In late July, Fort Lee announced that the 49th Quartermaster Group would be inactivating.
The 49th Quartermaster Group has called Fort Lee home since 1993 when it was reactivated on post. The unit's lineage can be traced back to the Headquarters and Headquarters Detachment, 49th Quartermaster Regiment, a segregated truck unit that served through World War II before being deactivated in Italy on Nov. 15, 1947.
At its operational height, the 49th had as many as 1,300 soldiers attached to it with two battalions.
The inactivation is part of the Army's overall strategy in realigning units.
Lt. Jeremy Pfistner, commander of the HHC, said that Thursday the unit was working on loading empty supply containers for the Supply Support Activity. The Supply Support Activity he explained is where units turn equipment in after a deployment or where soldiers pick up equipment before a deployment or training mission.
"We really started this work back in November," Pfistner said. But he added that in March work began in earnest to pack up the unit.
"We've got a few hundred pieces left," he said as a piece of equipment worked on moving storage containers. "It's bittersweet. I came over as the [executive officer] two years ago, and seeing all the people and equipment leaving is kind of sad. But we're all moving forward."
The 49th Group is home to the units on Fort Lee that deploy most often, including the 11th Quartermaster Company, one of only two active-duty mortuary affairs units in the Army. The unit also provides key services including shower and laundry and petroleum supply and bulk storage.
The 49th Quartermaster Group is set to become inactive in September.
"With an inactivation you have two key concerns: personnel and equipment," Lt. Col. Donald Weyler said in a press release. He added that the unit has been working closely with Army Forces Command and the 49th Group's parent unit, the 28th Airborne Corps, to give direction on what is to be done with the unit's equipment. Additionally, the 49th Group has been working closely with Human Resources Command to make sure solders get assignment instructions and orders well before inactivation.

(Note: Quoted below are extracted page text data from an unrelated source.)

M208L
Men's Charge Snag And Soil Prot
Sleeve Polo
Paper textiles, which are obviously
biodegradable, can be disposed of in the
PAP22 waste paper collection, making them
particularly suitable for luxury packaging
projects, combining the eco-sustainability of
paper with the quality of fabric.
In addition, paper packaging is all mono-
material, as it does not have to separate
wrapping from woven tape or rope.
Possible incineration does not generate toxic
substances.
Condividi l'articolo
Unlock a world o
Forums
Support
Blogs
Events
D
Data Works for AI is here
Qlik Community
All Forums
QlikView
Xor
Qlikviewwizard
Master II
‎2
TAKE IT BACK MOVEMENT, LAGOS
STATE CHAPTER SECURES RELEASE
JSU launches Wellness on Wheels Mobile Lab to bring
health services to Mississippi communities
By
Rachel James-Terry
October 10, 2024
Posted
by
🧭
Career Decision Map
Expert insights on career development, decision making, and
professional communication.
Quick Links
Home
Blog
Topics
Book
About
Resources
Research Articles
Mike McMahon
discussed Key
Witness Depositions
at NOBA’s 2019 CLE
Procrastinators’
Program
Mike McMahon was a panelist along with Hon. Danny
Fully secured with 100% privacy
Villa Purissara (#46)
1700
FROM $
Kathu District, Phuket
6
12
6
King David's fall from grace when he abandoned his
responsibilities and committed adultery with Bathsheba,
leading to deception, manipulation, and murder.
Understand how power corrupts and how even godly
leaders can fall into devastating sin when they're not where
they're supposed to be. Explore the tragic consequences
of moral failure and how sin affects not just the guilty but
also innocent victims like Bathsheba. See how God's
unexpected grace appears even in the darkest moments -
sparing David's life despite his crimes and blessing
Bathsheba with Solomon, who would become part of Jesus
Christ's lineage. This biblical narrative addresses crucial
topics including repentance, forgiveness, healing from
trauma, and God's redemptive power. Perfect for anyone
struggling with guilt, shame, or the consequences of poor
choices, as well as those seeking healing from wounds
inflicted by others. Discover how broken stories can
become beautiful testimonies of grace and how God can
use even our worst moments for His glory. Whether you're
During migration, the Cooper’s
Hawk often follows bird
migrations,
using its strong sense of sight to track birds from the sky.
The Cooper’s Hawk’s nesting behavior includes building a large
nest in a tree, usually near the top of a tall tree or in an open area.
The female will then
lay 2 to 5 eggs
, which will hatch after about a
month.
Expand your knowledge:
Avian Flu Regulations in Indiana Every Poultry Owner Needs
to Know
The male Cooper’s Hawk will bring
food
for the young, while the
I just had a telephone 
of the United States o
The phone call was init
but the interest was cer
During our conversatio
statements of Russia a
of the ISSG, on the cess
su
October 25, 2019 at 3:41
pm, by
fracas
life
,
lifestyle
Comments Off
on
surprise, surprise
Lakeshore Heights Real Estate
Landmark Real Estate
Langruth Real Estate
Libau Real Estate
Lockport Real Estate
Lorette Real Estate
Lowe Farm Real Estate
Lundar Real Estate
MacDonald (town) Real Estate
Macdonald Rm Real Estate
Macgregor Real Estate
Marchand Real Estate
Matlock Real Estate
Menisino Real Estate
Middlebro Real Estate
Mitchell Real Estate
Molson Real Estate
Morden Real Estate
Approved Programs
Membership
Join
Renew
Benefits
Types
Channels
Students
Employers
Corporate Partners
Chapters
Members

Initially, inactivation is set for Headquarters and Headquarters Company, 109th Quartermaster Company and the 16th Quartermaster Company sometime in August, well ahead of their official inactivation dates in September. The 49th Quartermaster Group's headquarters element's ceremony is scheduled for Sept. 14 and it will officially cease to exist Oct. 15.
After the inactivation ceremonies, soldiers assigned to the inactivated units will be reassigned to other former 49th units still remaining at Fort Lee, according to a press release from the Army base.
From an equipment standpoint, the deactivating units have already moved hundreds of tons and millions of dollars worth of vehicles, weapons and supplies. One motor pool, located at the corner of A and Mahone avenues, is half empty, and soldiers are busy moving a plethora of other equipment from several other facilities.
"We've already sent out a lot of LMTVs," said Tuia, describing how the unit has shipped off to other posts everything from computer systems to the Light Medium Tactical Vehicles, a type of truck used by the military. "It's been a good learning experience."
Headquarters and Headquarters Company, 530th Combat Sustainment Support Battalion and 108th Quartermaster Company will remain after the 49th's inactivation, but are scheduled to inactivate next year, Lt. Col. Donald Weyler said in a press release.
The 54th and 111th quartermaster companies - the only active-duty mortuary affairs units in the active Army - will also remain at Fort Lee, but "there are plans to move them" within 15 months. Weyler didn't specify where they might relocate, but said "the intent is to re-station them to a FORSCOM installation under a CSSB [Combat Sustainment Support Battalion] or sustainment brigade structure."